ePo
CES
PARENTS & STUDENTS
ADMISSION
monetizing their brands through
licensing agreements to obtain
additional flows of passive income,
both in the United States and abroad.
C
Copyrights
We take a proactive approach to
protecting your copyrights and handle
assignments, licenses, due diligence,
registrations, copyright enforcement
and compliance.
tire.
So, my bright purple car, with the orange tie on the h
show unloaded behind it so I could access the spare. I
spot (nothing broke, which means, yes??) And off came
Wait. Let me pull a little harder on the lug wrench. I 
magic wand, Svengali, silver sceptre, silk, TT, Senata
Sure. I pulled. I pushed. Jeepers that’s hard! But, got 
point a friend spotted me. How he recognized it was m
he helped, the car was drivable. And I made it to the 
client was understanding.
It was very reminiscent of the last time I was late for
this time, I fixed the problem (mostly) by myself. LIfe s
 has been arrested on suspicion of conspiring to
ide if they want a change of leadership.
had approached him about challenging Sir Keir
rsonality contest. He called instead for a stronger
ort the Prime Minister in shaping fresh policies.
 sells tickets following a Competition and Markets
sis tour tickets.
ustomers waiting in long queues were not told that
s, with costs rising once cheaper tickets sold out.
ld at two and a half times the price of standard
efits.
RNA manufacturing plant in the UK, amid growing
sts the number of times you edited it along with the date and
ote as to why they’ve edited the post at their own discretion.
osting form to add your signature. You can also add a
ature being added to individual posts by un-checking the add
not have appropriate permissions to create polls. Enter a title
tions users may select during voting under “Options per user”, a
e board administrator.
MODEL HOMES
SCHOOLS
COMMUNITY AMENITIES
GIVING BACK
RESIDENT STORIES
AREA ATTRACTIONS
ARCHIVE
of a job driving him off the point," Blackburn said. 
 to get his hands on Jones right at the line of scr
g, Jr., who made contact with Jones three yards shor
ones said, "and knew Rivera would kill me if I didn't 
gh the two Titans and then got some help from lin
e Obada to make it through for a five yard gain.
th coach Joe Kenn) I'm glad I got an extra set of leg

┄┄┄┄┄┄┄┄┄┄

Reproduce the material above line for line, starting at its very first line and ending with the line that contains "not have appropriate".

[Problem solution]:
ePo
CES
PARENTS & STUDENTS
ADMISSION
monetizing their brands through
licensing agreements to obtain
additional flows of passive income,
both in the United States and abroad.
C
Copyrights
We take a proactive approach to
protecting your copyrights and handle
assignments, licenses, due diligence,
registrations, copyright enforcement
and compliance.
tire.
So, my bright purple car, with the orange tie on the h
show unloaded behind it so I could access the spare. I
spot (nothing broke, which means, yes??) And off came
Wait. Let me pull a little harder on the lug wrench. I 
magic wand, Svengali, silver sceptre, silk, TT, Senata
Sure. I pulled. I pushed. Jeepers that’s hard! But, got 
point a friend spotted me. How he recognized it was m
he helped, the car was drivable. And I made it to the 
client was understanding.
It was very reminiscent of the last time I was late for
this time, I fixed the problem (mostly) by myself. LIfe s
 has been arrested on suspicion of conspiring to
ide if they want a change of leadership.
had approached him about challenging Sir Keir
rsonality contest. He called instead for a stronger
ort the Prime Minister in shaping fresh policies.
 sells tickets following a Competition and Markets
sis tour tickets.
ustomers waiting in long queues were not told that
s, with costs rising once cheaper tickets sold out.
ld at two and a half times the price of standard
efits.
RNA manufacturing plant in the UK, amid growing
sts the number of times you edited it along with the date and
ote as to why they’ve edited the post at their own discretion.
osting form to add your signature. You can also add a
ature being added to individual posts by un-checking the add
not have appropriate permissions to create polls. Enter a title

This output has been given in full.